Opinions - 16.01.2016
Jamil Chaker: Message télégraphique au Président de la République
Monsieur le Président,
Je suis persuadé que vous assistez avec une émotion contenue à l’effondrement du parti dont vous avez été le fondateur.
Je ne suis pas membre de votre parti, et pourtant, j’ai voté pour vous dans les présidentielles. Des centaines de milliers de Tunisiens ont dû faire la même chose que moi. Car, pour collecter les 1.300.000 voix, il fallait avoir votre charisme et votre aptitude à générer de l’espoir chez les Tunisiens, toutes tendances confondues. Les femmes, bien entendu, vous ont fait confiance. Les jeunes, également. Les moins jeunes étaient bien placés pour apprécier votre expérience et votre sagesse.
Bref, cette masse électorale, qui vous a conduit au Palais de Carthage, est loin de se réduire aux militants de Nida.
Comme tous ces Tunisiens, j’observe la chute de l’édifice que vous avez construit avec les élites. Vous avez eu, sans doute, grâce à vos conseillers, un écho de ce qui se dit dans les réseaux sociaux, les journaux, les réunions publiques, les milieux professionnels, les associations, de vous et de votre fils.

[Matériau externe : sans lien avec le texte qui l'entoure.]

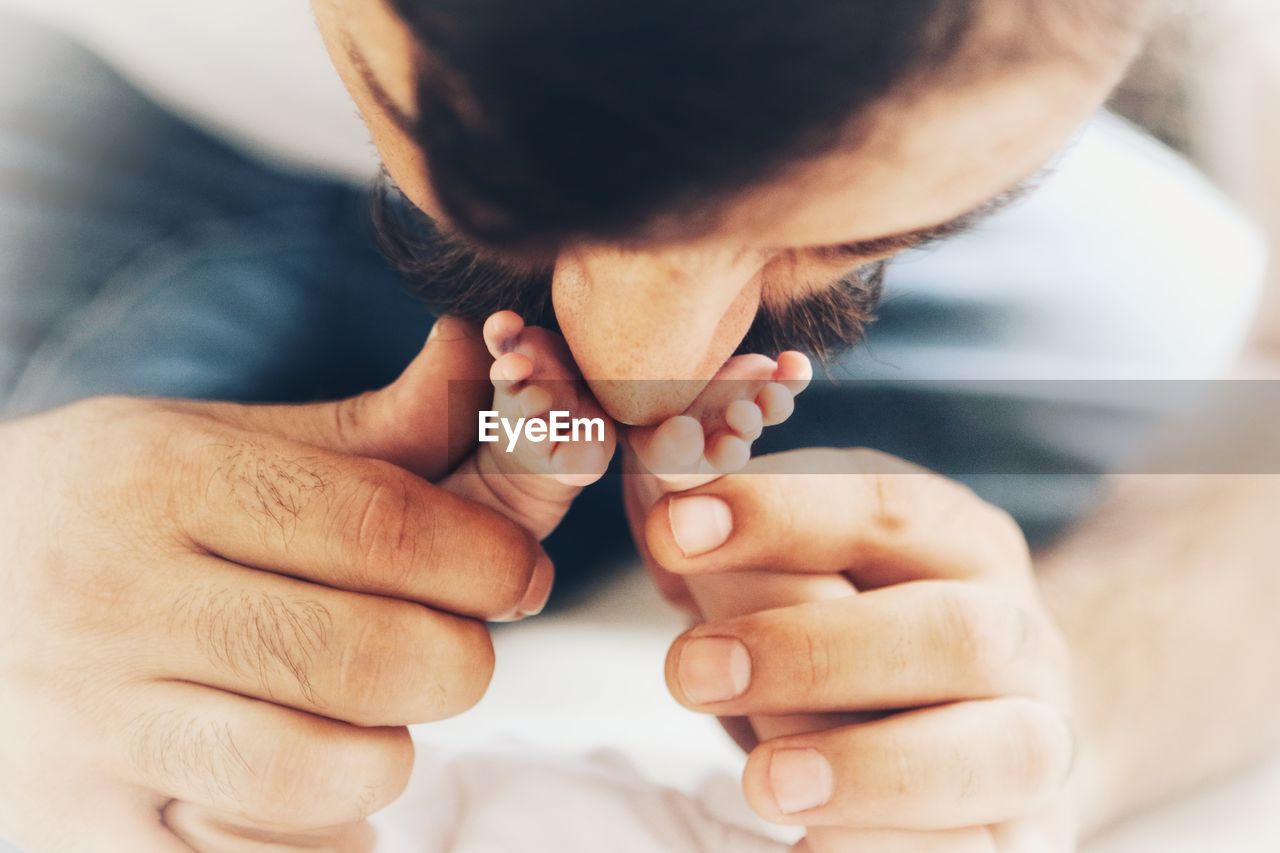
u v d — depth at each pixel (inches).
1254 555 13.3
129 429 10.7
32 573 10.2
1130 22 8.4
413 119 8.5
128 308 13.6
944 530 11.4
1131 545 13.4
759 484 10.7
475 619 10.5
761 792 10.0
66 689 10.0
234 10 14.7
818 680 10.1
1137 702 12.0
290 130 14.8
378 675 9.9
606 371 9.2
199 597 10.0
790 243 8.6
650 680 13.0
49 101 14.7
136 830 10.3
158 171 14.5
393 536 10.0
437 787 11.7
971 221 9.3
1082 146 15.2
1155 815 11.3
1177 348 15.6
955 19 7.9
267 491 10.1
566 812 11.4
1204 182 16.8
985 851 10.2
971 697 10.3
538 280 10.5
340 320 14.0
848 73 7.9
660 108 7.9
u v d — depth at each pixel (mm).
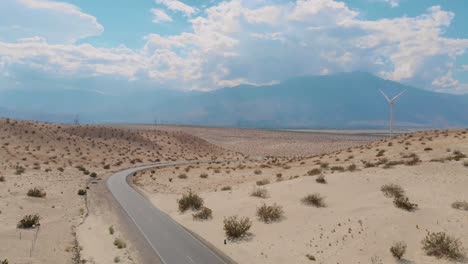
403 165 42969
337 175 41062
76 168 78250
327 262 20859
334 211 28969
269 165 80750
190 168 84125
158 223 32938
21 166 68375
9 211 33906
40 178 57562
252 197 37375
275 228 27609
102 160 97438
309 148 174000
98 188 55219
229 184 54594
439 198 28703
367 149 74562
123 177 69312
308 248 23047
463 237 21219
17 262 21250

Sans compter les démissions de cadres et de militants de Nida. C’est la déroute totale.
Vous pourriez, certes, raisonner en termes de loyauté et de félonie. Mais, la plupart de ceux qui s’obstinent à vous faire preuve d’allégeance, sont mus par un opportunisme sauvage que vous méprisez sans doute au fond de vous -même. Car, vu l’ampleur de votre expérience politique, vous devez avoir l’intime conviction que cette approche n’est pas la bonne. On ne peut pas ne pas reconnaître que Nida passe par une crise structurelle, éthique, dont il ne se relèvera que diminué, ridiculisé, décrédibilisé.
Monsieur le Président,
La Tunisie est, aujourd’hui, plus que jamais vulnérable. Il vous appartient de colmater, sans tarder, ces brèches douloureuses qui s’ouvrent et de panser rapidement ces plaies. Votre force sera tributaire de votre aptitude à rassembler, à fédérer. Votre talon d’Achille prendra le chemin inverse : désunir, créer des animosités, aggraver les scissions, radicaliser les conflits, générer des antithèses insolubles.
Je sais que vous êtes animé, comme Bourguiba, de pragmatisme politique. Il n’y a d’impasse en politique que s’il y a obstination aveugle et volonté d’imposer, d’une manière ou d’une autre, la démarche monologique. Si tel est le cas, vous pourriez être sûr que cette voie a été bel et bien brisée par le vent qui souffle sur la Tunisie depuis le 14 janvier. Evitez le pourrissement de la situation et rappelez-vous que le soulèvement du pain a été sévèrement réprimé et a causé beaucoup de dégâts parce que Bourguiba n’a pas renoncé à sa décision au moment opportun.